What the exercise asks
Identify each line in the rows below that contains the string "presse", and copy every such line in full.

★ ★ ★ ★ ★

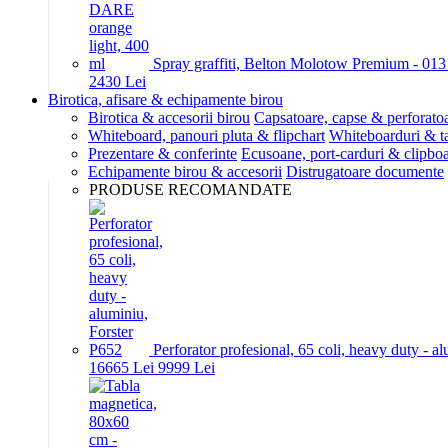
Spray graffiti, Belton Molotow Premium - 01
24
30
Lei
Birotica, afisare & echipamente birou
Birotica & accesorii birou
Capsatoare, capse & perforato
Whiteboard, panouri pluta & flipchart
Whiteboarduri & t
Prezentare & conferinte
Ecusoane, port-carduri & clipboa
Echipamente birou & accesorii
Distrugatoare documente
PRODUSE RECOMANDATE
Perforator profesional, 65 coli, heavy duty - a
166
65
Lei
99
99
Lei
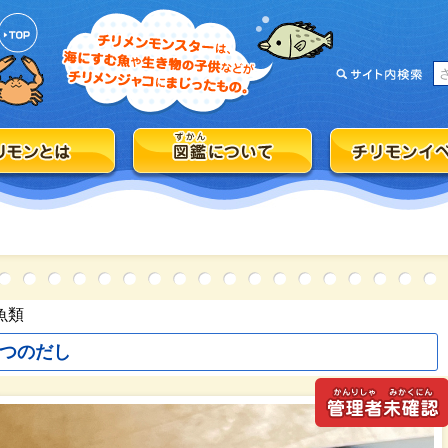
魚類
つのだし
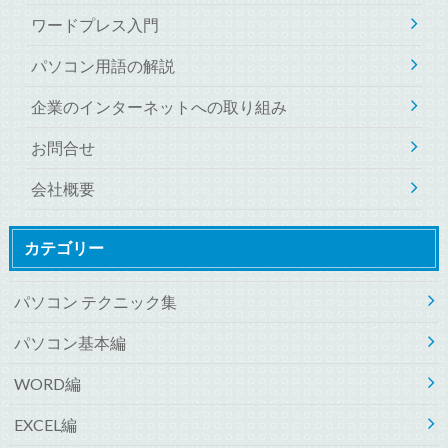
ワードプレス入門
パソコン用語の解説
企業のインターネットへの取り組み
お問合せ
会社概要
カテゴリー
パソコン テクニック集
パソコン基本編
WORD編
EXCEL編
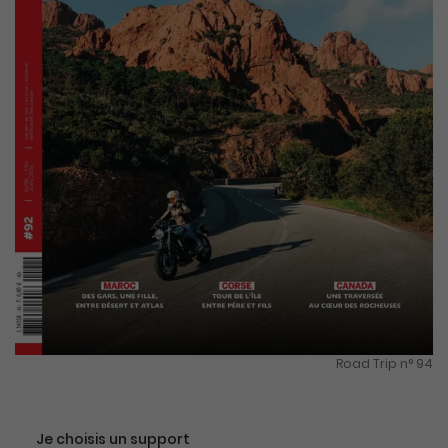
Road Trip n° 94
Je choisis un support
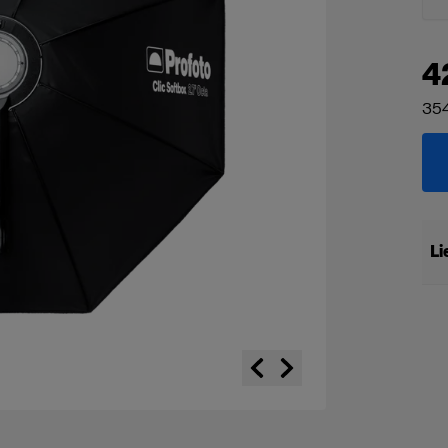
4
354
Li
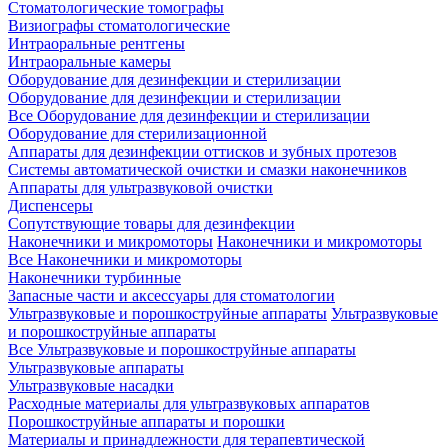
Стоматологические томографы
Визиографы стоматологические
Интраоральные рентгены
Интраоральные камеры
Оборудование для дезинфекции и стерилизации
Оборудование для дезинфекции и стерилизации
Все Оборудование для дезинфекции и стерилизации
Оборудование для стерилизационной
Аппараты для дезинфекции оттисков и зубных протезов
Системы автоматической очистки и смазки наконечников
Аппараты для ультразвуковой очистки
Диспенсеры
Сопутствующие товары для дезинфекции
Наконечники и микромоторы
Наконечники и микромоторы
Все Наконечники и микромоторы
Наконечники турбинные
Запасные части и аксессуары для стоматологии
Ультразвуковые и порошкоструйные аппараты
Ультразвуковые
и порошкоструйные аппараты
Все Ультразвуковые и порошкоструйные аппараты
Ультразвуковые аппараты
Ультразвуковые насадки
Расходные материалы для ультразвуковых аппаратов
Порошкоструйные аппараты и порошки
Материалы и принадлежности для терапевтической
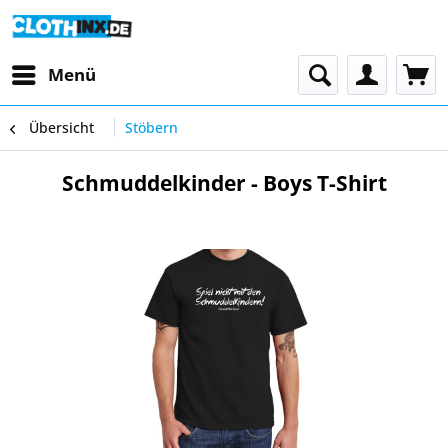
Menü
Übersicht
Stöbern
Schmuddelkinder - Boys T-Shirt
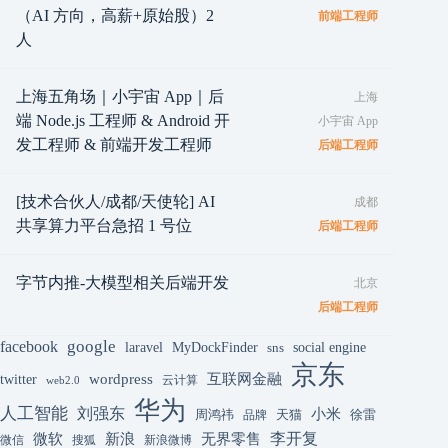
（AI 方向，高薪+原始股）2
前端工程师
人
上海五角场｜小宇宙 App｜后
上海
端 Node.js 工程师 & Android 开
小宇宙 App
发工程师 & 前端开发工程师
后端工程师
[技术合伙人/成都/天使轮] AI
成都
共享算力平台急招 1 号位
后端工程师
字节内推-大模型相关后端开发
北京
后端工程师
google
facebook
laravel
MyDockFinder
sns
social engine
京东
互联网金融
wordpress
twitter
云计算
web2.0
华为
人工智能
刘强东
小米
周鸿祎
天猫
徐雷
品牌
李开复
微软
新浪
无界零售
微信
搜狐
新浪微博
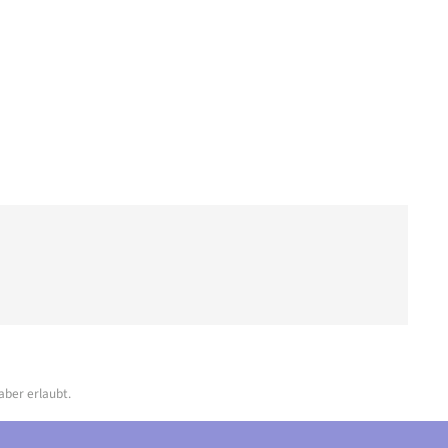
aber erlaubt.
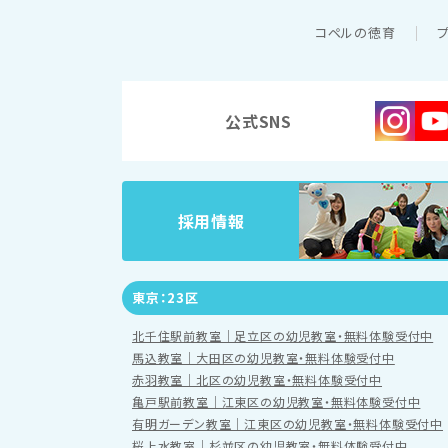
コペルの徳育
公式SNS
採用情報
東京：23区
北千住駅前教室｜足立区の幼児教室・無料体験受付中
馬込教室｜大田区の幼児教室・無料体験受付中
赤羽教室｜北区の幼児教室・無料体験受付中
亀戸駅前教室｜江東区の幼児教室・無料体験受付中
有明ガーデン教室｜江東区の幼児教室・無料体験受付中
桜上水教室｜杉並区の幼児教室・無料体験受付中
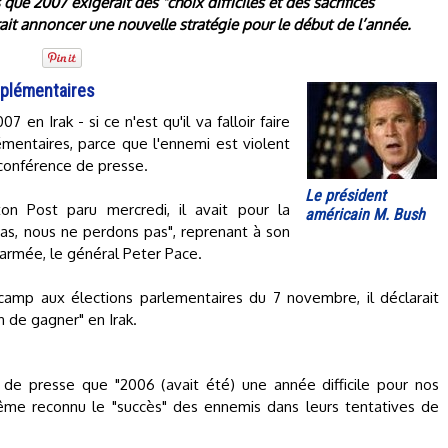
ue 2007 exigerait des "choix difficiles et des sacrifices
ait annoncer une nouvelle stratégie pour le début de l’année.
upplémentaires
7 en Irak - si ce n'est qu'il va falloir faire
lémentaires, parce que l'ennemi est violent
e conférence de presse.
Le président
n Post paru mercredi, il avait pour la
américain M. Bush
as, nous ne perdons pas", reprenant à son
armée, le général Peter Pace.
 camp aux élections parlementaires du 7 novembre, il déclarait
 de gagner" en Irak.
de presse que "2006 (avait été) une année difficile pour nos
 même reconnu le "succès" des ennemis dans leurs tentatives de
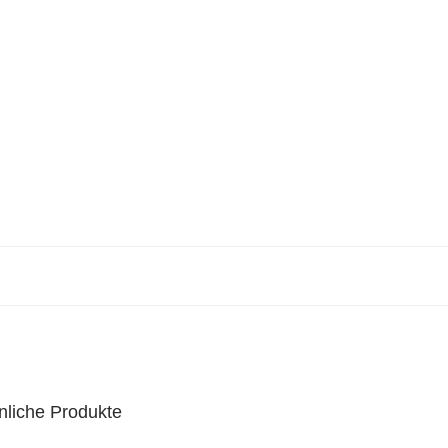
nliche Produkte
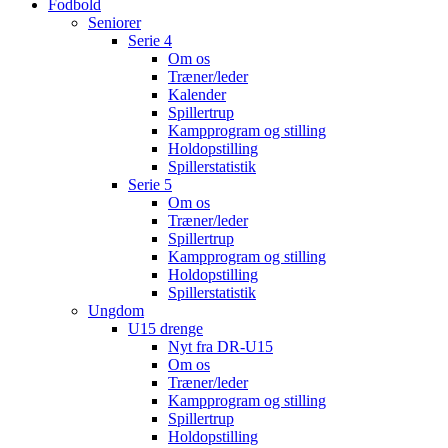
Fodbold
Seniorer
Serie 4
Om os
Træner/leder
Kalender
Spillertrup
Kampprogram og stilling
Holdopstilling
Spillerstatistik
Serie 5
Om os
Træner/leder
Spillertrup
Kampprogram og stilling
Holdopstilling
Spillerstatistik
Ungdom
U15 drenge
Nyt fra DR-U15
Om os
Træner/leder
Kampprogram og stilling
Spillertrup
Holdopstilling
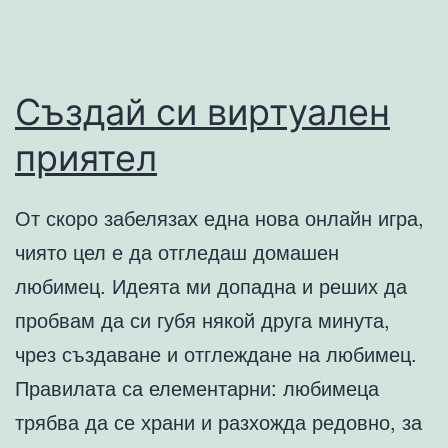
Създай си виртуален
приятел
От скоро забелязах една нова онлайн игра,
чиято цел е да отгледаш домашен
любимец. Идеята ми допадна и реших да
пробвам да си губя някой друга минута,
чрез създаване и отглеждане на любимец.
Правилата са елементарни: любимеца
трябва да се храни и разхожда редовно, за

★ ★ ★ ★ ★

Response below
e conférence de presse.
de presse que "2006 (avait été) une année difficile pour nos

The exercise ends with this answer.